Useful Idiots And Usual Suspects



Historian Paul Kengor clearly loves the research aspect of writing. His latest book bears witness to how digging for detail can yield not only clues to the past, but insights for the present. His recently released 600-page tome, Dupes: How America’s Adversaries Have Manipulated Progressives For A Century, complete with more than 1,500 detailed supporting notes, is a case in point.

Dr. Kengor is a professor of political science at Grove City (Pennsylvania) College and the executive director its excellent Center for Vision and Values. His prolific pen has produced past bestsellers such as, The Crusader: Ronald Reagan and the Fall of Communism. Now, with Dupes, he has written the most exhaustive and definitive account of Communism’s 20th century assault on America to date. It is a story that flows with virtual seamlessness into the defining conflict of the new century and millennium—the threat of Islamism. Though the ideologies are vastly different and even the methodologies used in propagation don’t always resemble each other, the Communist threat of the Cold War and before, as well as the current conflict with Islamism, have one clear and sad thing in common.

Our enemies have been aided and abetted by liberal dupes.
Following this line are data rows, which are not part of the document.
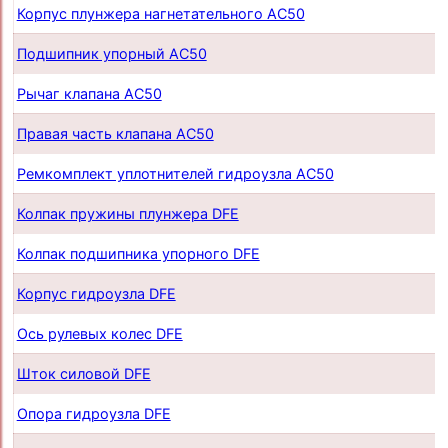
Корпус плунжера нагнетательного AC50
Подшипник упорный AC50
Рычаг клапана AC50
Правая часть клапана AC50
Ремкомплект уплотнителей гидроузла AC50
Колпак пружины плунжера DFE
Колпак подшипника упорного DFE
Корпус гидроузла DFE
Ось рулевых колес DFE
Шток силовой DFE
Опора гидроузла DFE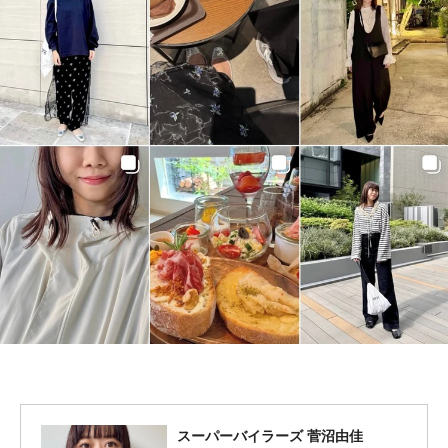
スーパーバイラーズ 菅沼由佳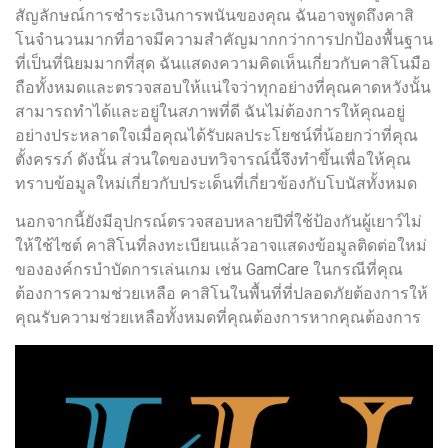
สัญลักษณ์การชำระเงินการพนันของคุณ ฉันอาจพูดถึงคาสิ
โนจำนวนมากที่อาจมีความสำคัญมากกว่าการปกป้องพื้นฐาน
ที่เป็นที่นิยมมากที่สุด ฉันแสดงความคิดเห็นเกี่ยวกับคาสิโนมือ
ถือทั้งหมดและตรวจสอบให้แน่ใจว่าทุกอย่างที่คุณคาดหวังนั้น
สามารถทำได้และอยู่ในสภาพที่ดี ฉันไม่ต้องการให้คุณอยู่
อย่างประหลาดใจเมื่อคุณได้รับผลประโยชน์ที่น้อยกว่าที่คุณ
ตั้งครรภ์ ดังนั้น ส่วนใดของบทวิจารณ์นี้จึงทำขึ้นเพื่อให้คุณ
ทราบข้อมูลใหม่เกี่ยวกับประเด็นที่เกี่ยวข้องกับโบนัสทั้งหมด
นอกจากนี้ยังมีอุปกรณ์ตรวจสอบหลายปีที่ใช้ป้องกันผู้เยาว์ไม่
ให้ใช้ไซต์ คาสิโนที่ลงทะเบียนแล้วอาจแสดงข้อมูลติดต่อใหม่
ขององค์กรบำบัดการเล่นเกม เช่น GamCare ในกรณีที่คุณ
ต้องการความช่วยเหลือ คาสิโนในพื้นที่ที่ปลอดภัยต้องการให้
คุณรับความช่วยเหลือทั้งหมดที่คุณต้องการหากคุณต้องการ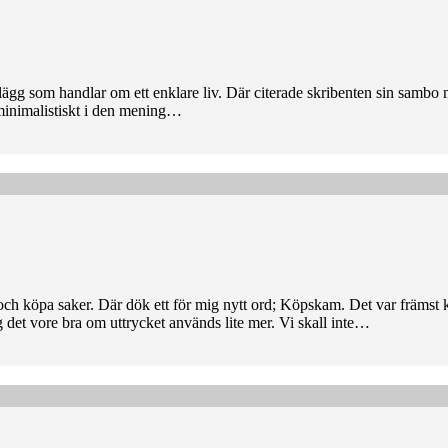
ägg som handlar om ett enklare liv. Där citerade skribenten sin sambo m
tt minimalistiskt i den mening…
och köpa saker. Där dök ett för mig nytt ord; Köpskam. Det var främs
 det vore bra om uttrycket används lite mer. Vi skall inte…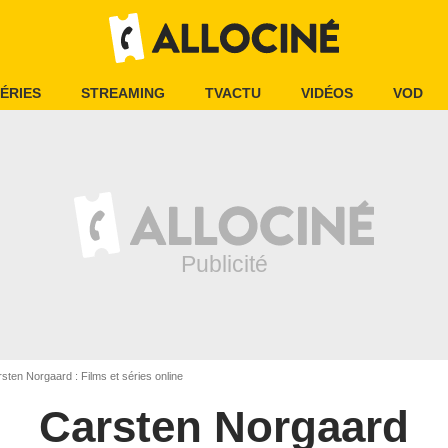
ÉRIES
STREAMING
TVACTU
VIDÉOS
VOD
sten Norgaard : Films et séries online
Carsten Norgaard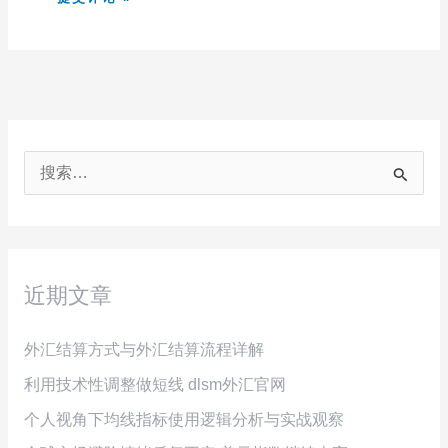
搜
索
：
近期文章
外汇结算方式与外汇结算流程详解
利用技术性调整做短线 dlsm外汇官网
个人视角下均线指标使用逻辑分析与实战观察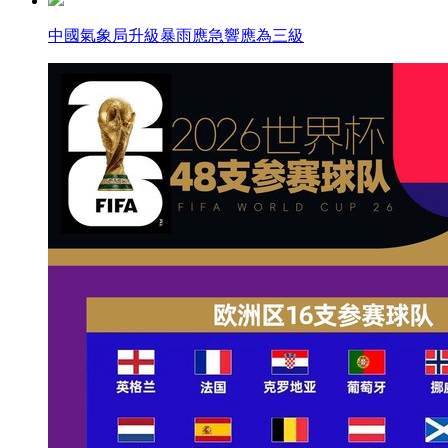
中國氣象局升級暴雨應急響應為三級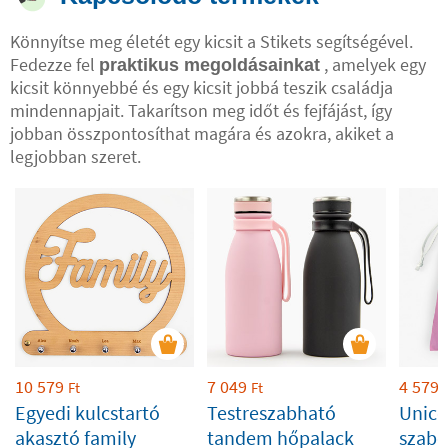
Könnyítse meg életét egy kicsit a Stikets segítségével.
Fedezze fel
, amelyek egy
praktikus megoldásainkat
kicsit könnyebbé és egy kicsit jobbá teszik családja
mindennapjait. Takarítson meg időt és fejfájást, így
jobban összpontosíthat magára és azokra, akiket a
legjobban szeret.
10 579
7 049
4 579
Ft
Ft
Egyedi kulcstartó
Testreszabható
Unico
akasztó family
tandem hőpalack
szabo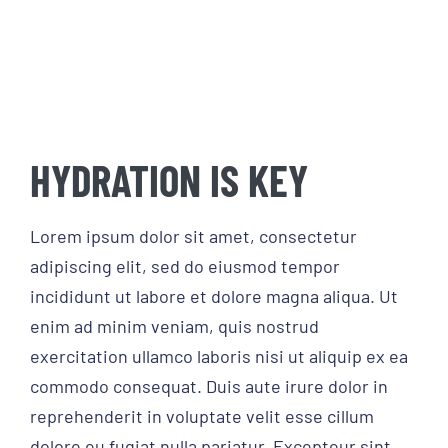
HYDRATION IS KEY
Lorem ipsum dolor sit amet, consectetur
adipiscing elit, sed do eiusmod tempor
incididunt ut labore et dolore magna aliqua. Ut
enim ad minim veniam, quis nostrud
exercitation ullamco laboris nisi ut aliquip ex ea
commodo consequat. Duis aute irure dolor in
reprehenderit in voluptate velit esse cillum
dolore eu fugiat nulla pariatur. Excepteur sint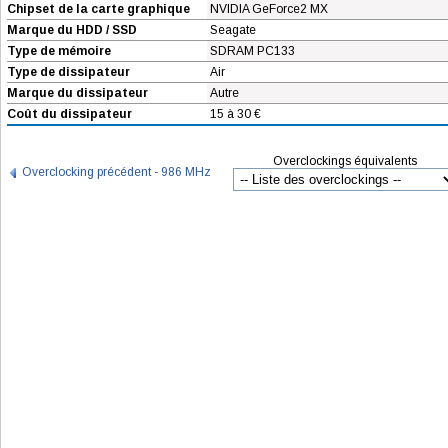
Chipset de la carte graphique
NVIDIA GeForce2 MX
Marque du HDD / SSD
Seagate
Type de mémoire
SDRAM PC133
Type de dissipateur
Air
Marque du dissipateur
Autre
Coût du dissipateur
15 à 30 €
Overclockings équivalents
Overclocking précédent - 986 MHz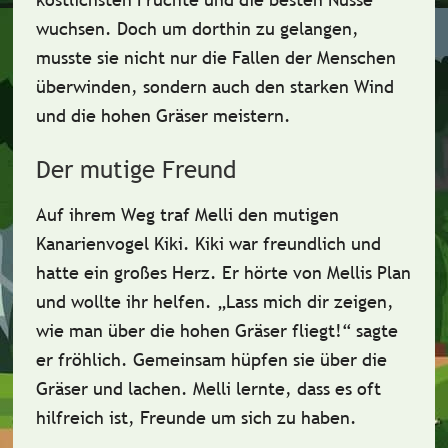
wuchsen. Doch um dorthin zu gelangen,
musste sie nicht nur die Fallen der Menschen
überwinden, sondern auch den
starken Wind
und die hohen Gräser meistern.
Der mutige Freund
Auf ihrem Weg traf Melli den
mutigen
Kanarienvogel Kiki
. Kiki war freundlich und
hatte ein großes Herz. Er hörte von Mellis Plan
und wollte ihr helfen. „Lass mich dir zeigen,
wie man über die hohen Gräser fliegt!“ sagte
er fröhlich. Gemeinsam hüpfen sie über die
Gräser und lachen. Melli lernte, dass es oft
hilfreich ist
, Freunde um sich zu haben.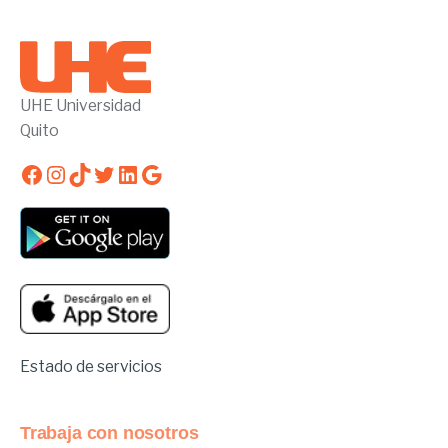
UHE Universidad
Quito
Facebook
Instagram
TikTok
Twitter
LinkedIn
Google
Estado de servicios
Trabaja con nosotros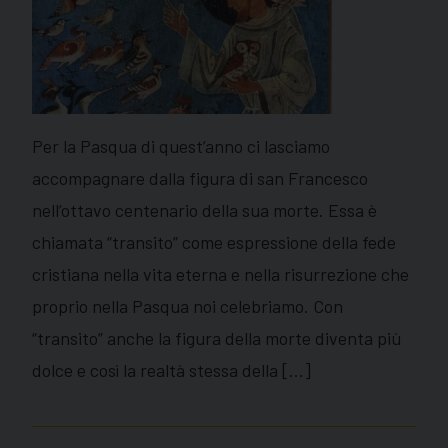
Per la Pasqua di quest’anno ci lasciamo
accompagnare dalla figura di san Francesco
nell’ottavo centenario della sua morte. Essa è
chiamata “transito” come espressione della fede
cristiana nella vita eterna e nella risurrezione che
proprio nella Pasqua noi celebriamo. Con
“transito” anche la figura della morte diventa più
dolce e così la realtà stessa della […]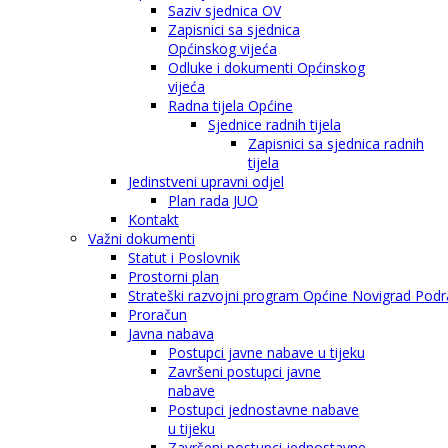
Saziv sjednica OV
Zapisnici sa sjednica
Općinskog vijeća
Odluke i dokumenti Općinskog
vijeća
Radna tijela Općine
Sjednice radnih tijela
Zapisnici sa sjednica radnih
tijela
Jedinstveni upravni odjel
Plan rada JUO
Kontakt
Važni dokumenti
Statut i Poslovnik
Prostorni plan
Strateški razvojni program Općine Novigrad Podra
Proračun
Javna nabava
Postupci javne nabave u tijeku
Završeni postupci javne
nabave
Postupci jednostavne nabave
u tijeku
Završeni postupci jednostavne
That’s right, the names and faces change over time, but the gullibility and culpability of the ever-present usual suspects of American liberalism continue to provide cover for our enemies, as was the case—now completely documented—from 1917 to 1989. In fact, Kengor makes it clear that our real enemy for nearly a century now has been the “anti-anti” mindset. First, it was “anti-anti-communism,” which is alive and well in college history departments across the country, now it is “anti-anti-Islamism,” which ignores an obviously concrete threat in favor of the nebulous mirage of “anti-Islamophobia.”